Written task:
The records below need retyping in full; give them again exactly.

Records contained in a dataset:
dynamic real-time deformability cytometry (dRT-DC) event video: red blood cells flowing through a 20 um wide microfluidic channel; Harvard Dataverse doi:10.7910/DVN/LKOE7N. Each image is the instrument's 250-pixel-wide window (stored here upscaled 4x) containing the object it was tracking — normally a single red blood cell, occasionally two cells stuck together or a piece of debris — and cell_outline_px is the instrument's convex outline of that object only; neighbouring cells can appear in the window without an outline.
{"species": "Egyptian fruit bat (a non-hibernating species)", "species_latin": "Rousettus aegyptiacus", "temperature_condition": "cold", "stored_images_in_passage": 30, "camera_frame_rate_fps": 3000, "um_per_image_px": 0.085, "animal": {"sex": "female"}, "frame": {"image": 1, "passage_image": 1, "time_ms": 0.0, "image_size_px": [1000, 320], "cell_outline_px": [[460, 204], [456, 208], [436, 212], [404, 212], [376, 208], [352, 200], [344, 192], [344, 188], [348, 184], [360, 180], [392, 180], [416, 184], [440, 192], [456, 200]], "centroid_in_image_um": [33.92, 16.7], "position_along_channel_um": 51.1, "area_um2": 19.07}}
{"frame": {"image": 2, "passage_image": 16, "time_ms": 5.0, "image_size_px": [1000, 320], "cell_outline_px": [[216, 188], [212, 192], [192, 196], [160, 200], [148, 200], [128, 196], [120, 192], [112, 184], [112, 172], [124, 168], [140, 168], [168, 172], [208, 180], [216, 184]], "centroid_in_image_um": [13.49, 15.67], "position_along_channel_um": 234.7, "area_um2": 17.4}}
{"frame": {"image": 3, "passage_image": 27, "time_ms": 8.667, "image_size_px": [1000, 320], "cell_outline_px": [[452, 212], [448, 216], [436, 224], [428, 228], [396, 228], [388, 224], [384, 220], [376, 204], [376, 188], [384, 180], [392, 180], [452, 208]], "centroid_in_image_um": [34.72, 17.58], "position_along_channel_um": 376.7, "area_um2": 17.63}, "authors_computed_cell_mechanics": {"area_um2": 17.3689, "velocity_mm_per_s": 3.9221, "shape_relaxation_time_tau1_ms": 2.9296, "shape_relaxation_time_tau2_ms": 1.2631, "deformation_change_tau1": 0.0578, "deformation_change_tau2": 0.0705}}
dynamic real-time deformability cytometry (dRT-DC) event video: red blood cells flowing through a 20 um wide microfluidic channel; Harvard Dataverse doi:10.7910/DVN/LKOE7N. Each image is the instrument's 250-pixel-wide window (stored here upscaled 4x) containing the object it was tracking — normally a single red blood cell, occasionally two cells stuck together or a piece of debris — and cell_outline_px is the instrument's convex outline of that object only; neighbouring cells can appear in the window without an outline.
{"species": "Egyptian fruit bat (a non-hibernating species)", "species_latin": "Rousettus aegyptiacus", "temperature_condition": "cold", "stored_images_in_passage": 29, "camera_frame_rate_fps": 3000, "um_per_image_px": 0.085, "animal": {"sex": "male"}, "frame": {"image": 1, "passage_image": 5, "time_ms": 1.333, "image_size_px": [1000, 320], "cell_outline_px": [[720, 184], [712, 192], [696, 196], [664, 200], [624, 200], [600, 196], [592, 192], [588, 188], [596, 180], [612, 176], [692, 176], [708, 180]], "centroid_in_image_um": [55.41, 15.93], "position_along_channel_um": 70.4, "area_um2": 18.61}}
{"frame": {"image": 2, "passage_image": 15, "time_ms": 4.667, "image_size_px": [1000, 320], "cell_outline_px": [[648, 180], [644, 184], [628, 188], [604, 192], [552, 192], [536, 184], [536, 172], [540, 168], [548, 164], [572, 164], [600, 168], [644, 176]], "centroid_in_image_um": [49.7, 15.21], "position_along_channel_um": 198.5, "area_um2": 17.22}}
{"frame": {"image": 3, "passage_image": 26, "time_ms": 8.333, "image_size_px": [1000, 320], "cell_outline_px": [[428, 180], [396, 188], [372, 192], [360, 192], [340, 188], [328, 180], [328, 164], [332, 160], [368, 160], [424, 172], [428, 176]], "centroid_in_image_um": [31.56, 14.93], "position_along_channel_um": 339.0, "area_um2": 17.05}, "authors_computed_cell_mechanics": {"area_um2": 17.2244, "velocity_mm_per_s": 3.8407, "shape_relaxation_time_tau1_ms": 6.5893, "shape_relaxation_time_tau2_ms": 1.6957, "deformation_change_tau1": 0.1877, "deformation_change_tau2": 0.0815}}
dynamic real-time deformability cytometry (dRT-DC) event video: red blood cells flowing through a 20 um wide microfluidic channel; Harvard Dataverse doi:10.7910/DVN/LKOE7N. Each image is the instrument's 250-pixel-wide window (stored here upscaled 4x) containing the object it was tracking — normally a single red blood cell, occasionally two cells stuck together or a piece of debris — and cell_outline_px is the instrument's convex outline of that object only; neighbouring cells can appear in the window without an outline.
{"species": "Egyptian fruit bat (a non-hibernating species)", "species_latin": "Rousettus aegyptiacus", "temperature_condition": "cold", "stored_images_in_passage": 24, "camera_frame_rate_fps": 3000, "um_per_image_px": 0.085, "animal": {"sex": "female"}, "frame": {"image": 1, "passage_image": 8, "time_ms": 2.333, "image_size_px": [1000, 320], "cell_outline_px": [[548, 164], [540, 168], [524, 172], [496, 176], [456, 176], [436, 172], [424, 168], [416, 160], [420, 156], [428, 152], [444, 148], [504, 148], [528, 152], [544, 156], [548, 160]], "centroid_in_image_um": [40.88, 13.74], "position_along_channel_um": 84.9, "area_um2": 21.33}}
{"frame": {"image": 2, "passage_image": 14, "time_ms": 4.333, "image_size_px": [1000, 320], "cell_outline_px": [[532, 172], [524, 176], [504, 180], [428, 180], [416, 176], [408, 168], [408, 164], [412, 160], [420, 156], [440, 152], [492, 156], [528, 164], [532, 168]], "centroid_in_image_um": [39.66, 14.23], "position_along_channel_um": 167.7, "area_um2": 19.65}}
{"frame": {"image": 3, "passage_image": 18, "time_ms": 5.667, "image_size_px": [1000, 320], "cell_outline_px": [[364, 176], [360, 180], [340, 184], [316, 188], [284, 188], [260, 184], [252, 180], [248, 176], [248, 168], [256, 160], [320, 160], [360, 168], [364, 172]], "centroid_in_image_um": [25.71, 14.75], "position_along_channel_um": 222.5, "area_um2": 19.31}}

Answer below:
dynamic real-time deformability cytometry (dRT-DC) event video: red blood cells flowing through a 20 um wide microfluidic channel; Harvard Dataverse doi:10.7910/DVN/LKOE7N. Each image is the instrument's 250-pixel-wide window (stored here upscaled 4x) containing the object it was tracking — normally a single red blood cell, occasionally two cells stuck together or a piece of debris — and cell_outline_px is the instrument's convex outline of that object only; neighbouring cells can appear in the window without an outline.
{"species": "Egyptian fruit bat (a non-hibernating species)", "species_latin": "Rousettus aegyptiacus", "temperature_condition": "cold", "stored_images_in_passage": 30, "camera_frame_rate_fps": 3000, "um_per_image_px": 0.085, "animal": {"sex": "female"}, "frame": {"image": 1, "passage_image": 1, "time_ms": 0.0, "image_size_px": [1000, 320], "cell_outline_px": [[460, 204], [456, 208], [436, 212], [404, 212], [376, 208], [352, 200], [344, 192], [344, 188], [348, 184], [360, 180], [392, 180], [416, 184], [440, 192], [456, 200]], "centroid_in_image_um": [33.92, 16.7], "position_along_channel_um": 51.1, "area_um2": 19.07}}
{"frame": {"image": 2, "passage_image": 16, "time_ms": 5.0, "image_size_px": [1000, 320], "cell_outline_px": [[216, 188], [212, 192], [192, 196], [160, 200], [148, 200], [128, 196], [120, 192], [112, 184], [112, 172], [124, 168], [140, 168], [168, 172], [208, 180], [216, 184]], "centroid_in_image_um": [13.49, 15.67], "position_along_channel_um": 234.7, "area_um2": 17.4}}
{"frame": {"image": 3, "passage_image": 27, "time_ms": 8.667, "image_size_px": [1000, 320], "cell_outline_px": [[452, 212], [448, 216], [436, 224], [428, 228], [396, 228], [388, 224], [384, 220], [376, 204], [376, 188], [384, 180], [392, 180], [452, 208]], "centroid_in_image_um": [34.72, 17.58], "position_along_channel_um": 376.7, "area_um2": 17.63}, "authors_computed_cell_mechanics": {"area_um2": 17.3689, "velocity_mm_per_s": 3.9221, "shape_relaxation_time_tau1_ms": 2.9296, "shape_relaxation_time_tau2_ms": 1.2631, "deformation_change_tau1": 0.0578, "deformation_change_tau2": 0.0705}}
dynamic real-time deformability cytometry (dRT-DC) event video: red blood cells flowing through a 20 um wide microfluidic channel; Harvard Dataverse doi:10.7910/DVN/LKOE7N. Each image is the instrument's 250-pixel-wide window (stored here upscaled 4x) containing the object it was tracking — normally a single red blood cell, occasionally two cells stuck together or a piece of debris — and cell_outline_px is the instrument's convex outline of that object only; neighbouring cells can appear in the window without an outline.
{"species": "Egyptian fruit bat (a non-hibernating species)", "species_latin": "Rousettus aegyptiacus", "temperature_condition": "cold", "stored_images_in_passage": 29, "camera_frame_rate_fps": 3000, "um_per_image_px": 0.085, "animal": {"sex": "male"}, "frame": {"image": 1, "passage_image": 5, "time_ms": 1.333, "image_size_px": [1000, 320], "cell_outline_px": [[720, 184], [712, 192], [696, 196], [664, 200], [624, 200], [600, 196], [592, 192], [588, 188], [596, 180], [612, 176], [692, 176], [708, 180]], "centroid_in_image_um": [55.41, 15.93], "position_along_channel_um": 70.4, "area_um2": 18.61}}
{"frame": {"image": 2, "passage_image": 15, "time_ms": 4.667, "image_size_px": [1000, 320], "cell_outline_px": [[648, 180], [644, 184], [628, 188], [604, 192], [552, 192], [536, 184], [536, 172], [540, 168], [548, 164], [572, 164], [600, 168], [644, 176]], "centroid_in_image_um": [49.7, 15.21], "position_along_channel_um": 198.5, "area_um2": 17.22}}
{"frame": {"image": 3, "passage_image": 26, "time_ms": 8.333, "image_size_px": [1000, 320], "cell_outline_px": [[428, 180], [396, 188], [372, 192], [360, 192], [340, 188], [328, 180], [328, 164], [332, 160], [368, 160], [424, 172], [428, 176]], "centroid_in_image_um": [31.56, 14.93], "position_along_channel_um": 339.0, "area_um2": 17.05}, "authors_computed_cell_mechanics": {"area_um2": 17.2244, "velocity_mm_per_s": 3.8407, "shape_relaxation_time_tau1_ms": 6.5893, "shape_relaxation_time_tau2_ms": 1.6957, "deformation_change_tau1": 0.1877, "deformation_change_tau2": 0.0815}}
dynamic real-time deformability cytometry (dRT-DC) event video: red blood cells flowing through a 20 um wide microfluidic channel; Harvard Dataverse doi:10.7910/DVN/LKOE7N. Each image is the instrument's 250-pixel-wide window (stored here upscaled 4x) containing the object it was tracking — normally a single red blood cell, occasionally two cells stuck together or a piece of debris — and cell_outline_px is the instrument's convex outline of that object only; neighbouring cells can appear in the window without an outline.
{"species": "Egyptian fruit bat (a non-hibernating species)", "species_latin": "Rousettus aegyptiacus", "temperature_condition": "cold", "stored_images_in_passage": 24, "camera_frame_rate_fps": 3000, "um_per_image_px": 0.085, "animal": {"sex": "female"}, "frame": {"image": 1, "passage_image": 8, "time_ms": 2.333, "image_size_px": [1000, 320], "cell_outline_px": [[548, 164], [540, 168], [524, 172], [496, 176], [456, 176], [436, 172], [424, 168], [416, 160], [420, 156], [428, 152], [444, 148], [504, 148], [528, 152], [544, 156], [548, 160]], "centroid_in_image_um": [40.88, 13.74], "position_along_channel_um": 84.9, "area_um2": 21.33}}
{"frame": {"image": 2, "passage_image": 14, "time_ms": 4.333, "image_size_px": [1000, 320], "cell_outline_px": [[532, 172], [524, 176], [504, 180], [428, 180], [416, 176], [408, 168], [408, 164], [412, 160], [420, 156], [440, 152], [492, 156], [528, 164], [532, 168]], "centroid_in_image_um": [39.66, 14.23], "position_along_channel_um": 167.7, "area_um2": 19.65}}
{"frame": {"image": 3, "passage_image": 18, "time_ms": 5.667, "image_size_px": [1000, 320], "cell_outline_px": [[364, 176], [360, 180], [340, 184], [316, 188], [284, 188], [260, 184], [252, 180], [248, 176], [248, 168], [256, 160], [320, 160], [360, 168], [364, 172]], "centroid_in_image_um": [25.71, 14.75], "position_along_channel_um": 222.5, "area_um2": 19.31}}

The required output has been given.